お盆で、何処の家でも決まって供されるのがカスべの煮つけ。秋田では定番です。干したのを戻して甘辛に煮たもので、好きな人も多く、ビールにも合う、カスべ、赤飯、枝豆、そしてナスやキュウリの漬物、この辺りが決まってテーブルに乗る。
このカスべはエイという魚だそうで、干物になっているのを戻して甘辛に煮るので、いかに上手煮るかが、各家の主婦の腕の見せ所。結構手間がかかるのと、独特の匂いもあるので、それもなく、柔らかく美味しく仕上げるには、難しく、簡単ではありません。骨までやわらかくコリコリと、そして身はやわらかく、そして味付けの妙・・初心者にはとてもできません。

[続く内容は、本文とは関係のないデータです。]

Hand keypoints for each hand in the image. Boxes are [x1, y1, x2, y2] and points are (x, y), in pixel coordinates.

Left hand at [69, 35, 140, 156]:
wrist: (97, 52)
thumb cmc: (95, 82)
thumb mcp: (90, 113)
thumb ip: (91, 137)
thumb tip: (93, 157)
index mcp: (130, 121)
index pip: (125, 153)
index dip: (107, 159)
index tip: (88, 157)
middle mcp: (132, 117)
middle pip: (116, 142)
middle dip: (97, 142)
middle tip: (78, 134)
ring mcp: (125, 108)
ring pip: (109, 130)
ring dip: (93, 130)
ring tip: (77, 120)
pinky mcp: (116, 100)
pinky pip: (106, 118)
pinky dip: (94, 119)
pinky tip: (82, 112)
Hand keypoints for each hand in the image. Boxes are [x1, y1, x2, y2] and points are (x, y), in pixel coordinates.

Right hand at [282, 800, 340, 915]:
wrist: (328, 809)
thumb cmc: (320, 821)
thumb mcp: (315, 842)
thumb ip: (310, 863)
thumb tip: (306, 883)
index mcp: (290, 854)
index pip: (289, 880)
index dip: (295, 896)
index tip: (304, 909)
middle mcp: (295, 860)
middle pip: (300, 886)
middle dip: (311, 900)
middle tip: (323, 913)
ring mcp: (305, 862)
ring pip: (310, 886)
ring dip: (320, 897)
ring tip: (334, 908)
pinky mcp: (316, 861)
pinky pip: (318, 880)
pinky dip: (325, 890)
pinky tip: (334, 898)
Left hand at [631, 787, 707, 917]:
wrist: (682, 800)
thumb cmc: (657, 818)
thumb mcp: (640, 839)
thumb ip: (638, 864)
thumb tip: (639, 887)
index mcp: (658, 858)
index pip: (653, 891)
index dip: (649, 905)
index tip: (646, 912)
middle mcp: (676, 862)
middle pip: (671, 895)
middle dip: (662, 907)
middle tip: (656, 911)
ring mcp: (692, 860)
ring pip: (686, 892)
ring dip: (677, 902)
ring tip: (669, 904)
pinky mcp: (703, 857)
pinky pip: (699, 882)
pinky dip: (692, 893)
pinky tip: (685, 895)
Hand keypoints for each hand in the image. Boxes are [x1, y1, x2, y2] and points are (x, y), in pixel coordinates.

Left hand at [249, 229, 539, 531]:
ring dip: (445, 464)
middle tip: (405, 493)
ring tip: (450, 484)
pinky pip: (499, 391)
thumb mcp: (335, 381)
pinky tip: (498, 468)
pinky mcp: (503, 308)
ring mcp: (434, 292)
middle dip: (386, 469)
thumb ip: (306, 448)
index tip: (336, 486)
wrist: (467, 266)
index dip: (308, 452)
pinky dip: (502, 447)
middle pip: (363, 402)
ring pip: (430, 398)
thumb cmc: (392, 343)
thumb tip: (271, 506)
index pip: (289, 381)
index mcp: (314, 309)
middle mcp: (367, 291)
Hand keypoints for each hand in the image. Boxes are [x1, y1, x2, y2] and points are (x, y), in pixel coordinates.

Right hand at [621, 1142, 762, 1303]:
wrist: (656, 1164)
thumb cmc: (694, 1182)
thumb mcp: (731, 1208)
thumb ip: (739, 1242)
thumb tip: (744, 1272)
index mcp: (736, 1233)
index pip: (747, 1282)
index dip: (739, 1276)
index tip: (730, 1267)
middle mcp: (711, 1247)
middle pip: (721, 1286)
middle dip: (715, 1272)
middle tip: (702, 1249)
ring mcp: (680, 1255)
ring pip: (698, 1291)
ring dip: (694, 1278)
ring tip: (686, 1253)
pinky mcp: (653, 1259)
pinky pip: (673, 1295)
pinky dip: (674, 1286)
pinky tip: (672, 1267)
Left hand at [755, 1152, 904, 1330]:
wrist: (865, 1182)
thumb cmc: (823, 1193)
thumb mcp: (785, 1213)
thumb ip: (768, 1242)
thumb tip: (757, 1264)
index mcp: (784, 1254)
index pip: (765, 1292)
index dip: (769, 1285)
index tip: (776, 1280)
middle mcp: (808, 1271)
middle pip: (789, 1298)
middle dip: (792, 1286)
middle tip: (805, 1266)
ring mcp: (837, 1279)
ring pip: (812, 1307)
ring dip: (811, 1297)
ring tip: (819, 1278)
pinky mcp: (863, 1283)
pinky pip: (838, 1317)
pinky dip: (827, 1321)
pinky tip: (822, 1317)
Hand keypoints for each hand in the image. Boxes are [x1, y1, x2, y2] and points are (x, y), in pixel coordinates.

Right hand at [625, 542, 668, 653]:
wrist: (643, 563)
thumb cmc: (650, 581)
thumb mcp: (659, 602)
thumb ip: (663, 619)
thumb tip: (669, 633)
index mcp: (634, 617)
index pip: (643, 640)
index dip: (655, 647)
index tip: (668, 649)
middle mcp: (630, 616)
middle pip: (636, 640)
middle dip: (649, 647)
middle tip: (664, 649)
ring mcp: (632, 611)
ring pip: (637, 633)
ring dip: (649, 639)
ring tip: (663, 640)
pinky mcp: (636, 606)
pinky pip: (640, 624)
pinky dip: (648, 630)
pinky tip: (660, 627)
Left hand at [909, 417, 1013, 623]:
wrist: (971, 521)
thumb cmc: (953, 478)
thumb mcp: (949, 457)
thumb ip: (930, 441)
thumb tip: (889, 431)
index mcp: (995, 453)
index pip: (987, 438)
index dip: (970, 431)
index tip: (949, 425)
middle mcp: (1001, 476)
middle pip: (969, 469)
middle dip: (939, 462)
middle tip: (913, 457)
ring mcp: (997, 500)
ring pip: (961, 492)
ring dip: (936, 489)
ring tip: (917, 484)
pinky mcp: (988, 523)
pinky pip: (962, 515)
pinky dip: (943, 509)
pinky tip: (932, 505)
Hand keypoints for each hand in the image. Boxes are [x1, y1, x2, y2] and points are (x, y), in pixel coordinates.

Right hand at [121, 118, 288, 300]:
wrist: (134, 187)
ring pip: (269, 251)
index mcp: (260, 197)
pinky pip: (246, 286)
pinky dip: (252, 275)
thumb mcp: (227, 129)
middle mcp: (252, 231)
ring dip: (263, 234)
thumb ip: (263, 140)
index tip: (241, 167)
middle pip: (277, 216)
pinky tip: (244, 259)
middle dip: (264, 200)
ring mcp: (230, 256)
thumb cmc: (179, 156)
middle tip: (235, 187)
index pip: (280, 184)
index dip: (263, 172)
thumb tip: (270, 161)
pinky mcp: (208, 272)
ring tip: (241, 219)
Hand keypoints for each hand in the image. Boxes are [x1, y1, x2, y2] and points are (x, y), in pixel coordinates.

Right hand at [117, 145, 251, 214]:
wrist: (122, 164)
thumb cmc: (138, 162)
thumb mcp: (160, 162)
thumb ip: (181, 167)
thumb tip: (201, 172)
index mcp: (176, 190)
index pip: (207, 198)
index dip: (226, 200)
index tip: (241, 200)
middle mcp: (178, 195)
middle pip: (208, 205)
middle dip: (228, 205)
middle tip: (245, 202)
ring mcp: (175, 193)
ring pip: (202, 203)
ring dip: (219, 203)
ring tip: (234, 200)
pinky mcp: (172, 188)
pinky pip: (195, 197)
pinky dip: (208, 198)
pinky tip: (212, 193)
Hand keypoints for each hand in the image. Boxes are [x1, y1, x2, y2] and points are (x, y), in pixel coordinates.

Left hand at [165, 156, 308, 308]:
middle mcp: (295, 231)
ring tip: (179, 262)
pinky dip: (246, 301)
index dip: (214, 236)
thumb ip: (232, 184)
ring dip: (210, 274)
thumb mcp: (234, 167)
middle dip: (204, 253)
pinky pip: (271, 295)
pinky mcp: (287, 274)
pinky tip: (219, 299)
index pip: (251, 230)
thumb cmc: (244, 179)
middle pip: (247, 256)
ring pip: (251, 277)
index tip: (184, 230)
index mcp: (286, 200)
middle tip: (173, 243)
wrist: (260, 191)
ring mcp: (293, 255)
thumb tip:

決まっていく親せき宅のカスべは絶品で、自慢のものでしたが、貞次さんはどうも好きではなかったようで、あの魚好きで、嫌いなものなどない貞次さんの口には合わなかったのか。
なぜ今このカスべを思い出したかというと、ここ数日のうちにこの懐かしいカスべがテレビの番組に流れてきて、一つは「酒場放浪記」で、横浜西口の老舗割烹で吉田類さんが美味しそうにこの「カスべの煮つけ」を食べていた。二つ目は山形の日本海側でこのエイを干していて、これを甘辛に煮てカスべになると説明していた。これらの番組を観ていて、急に私も懐かしくなってしまった。そして、あの何でもよく食べていた貞次さんでも「僕は、カスべはちょっと・・」と言っていたのを思い出したから。
貞次さん、あれは私の故郷のお盆の食の代名詞、そんな食べ物だったのよ、もとは北海道で捕れる魚のエイだから、貞次さんの両親も食べていたのではないかと思うけど。
貞次さんとの思い出のカスべ、実は、私もそんなに好きなものではなかった、お酒飲みさんのおつまみよね。でもこれを得意とし、ご近所でも評判のカスべ上手だった親戚のおばあちゃんのことは、カスべと共に思い出す。何年も前に亡くなったので、もう食べることは叶わない。
カスべとおばあちゃん、今頃会って、貞次さんとカスべの話でもしているかな~?